The main function of the DNA in the nucleus of a biological cell is to hold "genes". Although genes are attributed almost metaphysical qualities by the popular press these "genes" are simply the information necessary to construct particular proteins. Every gene describes the manufacturing instructions for a different protein and there are of the order of 100,000 different proteins described by the genes on the genome in a human cell.

In terms of an analogy with an A-Life avatar cell, each "gene" in an A-Life avatar cell engine would be equivalent to a programming expression or instruction. In this way many different A-Life avatar cell "genes" can be mixed together to create objects and handlers as well as providing messages and control variables.

The genetic instructions in a biological cell, are coded as a language using the four nucleotide bases (A, T, G and C) as an alphabet. This four letter alphabet is used to make sentences of three letter words. The three letter words are called codons and the total vocabulary of this language is limited to 64 words or codons (note: three positions with a possibility of four at each position = 64 possible combinations). The sentences in this language can be of any length and each sentence will describe the complete manufacture of a protein.

Proteins have many different names such as peptides, enzymes, hormones, transmitters, etc. They can vary enormously in size and come in innumerable forms and shapes but they can all be described by this simple alphabet because they are each constructed out of a maximum number of twenty different kinds of amino acids.

The 64 word language of the genetic code is quite sufficient to describe the manufacture of any protein because only twenty of the 64 words are necessary to specify those twenty amino acids. The sequence of nucleotides are read off of the messenger DNA three at a time (by a cell molecule called a ribosome) and at each reading the specified amino acid is added to a chain (see figure 11s.11).

Note: The mechanism for creating the amino acid chain from the messenger RNA is similar to the way in which the nucleotides are joined together. Each codon specifies a complementary codon (tRNA)which provides a specific docking site which attracts the appropriate amino acid. The amino acids are then popped into place as if they were beads in a popper bead necklace.

Figure 11s.11 - The digital information on the genome is read as words to provide the instructions to make a particular protein. It is a digital to analog conversion, whereby each protein is analogous to an instruction or message used in A-Life avatar cells.

One of the 64 words of the genetic language codes for a start instruction and three others code for a STOP instruction. When the ribosome encounters a STOP word, the string of amino acids is set free, whereupon it coils up into a characteristic shape for the protein which has been constructed (see figure 11s.12).

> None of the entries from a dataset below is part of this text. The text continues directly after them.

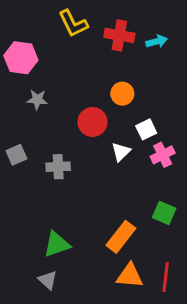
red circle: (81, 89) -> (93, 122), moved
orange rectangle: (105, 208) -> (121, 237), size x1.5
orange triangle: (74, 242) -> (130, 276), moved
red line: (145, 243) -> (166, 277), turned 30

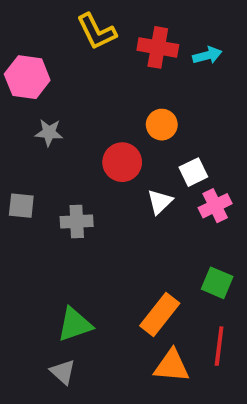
gray square: (16, 155) -> (21, 206), turned 30
red line: (166, 277) -> (219, 346), moved

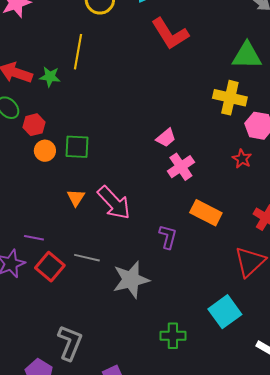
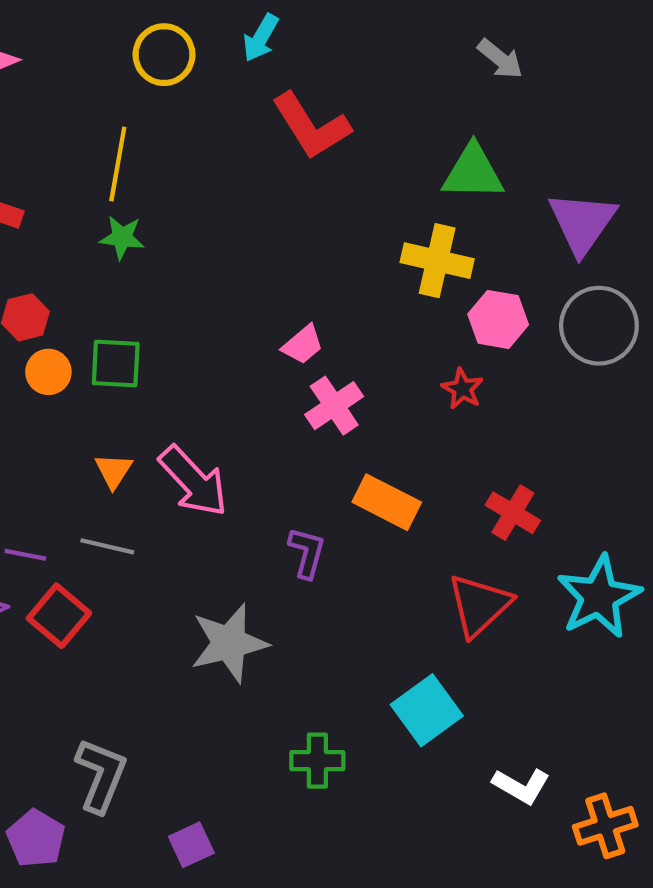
green star: (50, 77) -> (122, 237), moved
gray line: (87, 258) -> (107, 546), moved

Figure 11s.12 - All amino acid sequences coil up into a characteristic shape that creates a protein which is an analog form of the original digital information from the genome

The coiling up of the protein is not a haphazard random process. The amino acid sequence configures itself according to the strict laws of thermodynamics into a state of minimum energy. This gives every protein a specific characteristic shape - an analog form of the information. It is this feature which allows the cell to function as a computer.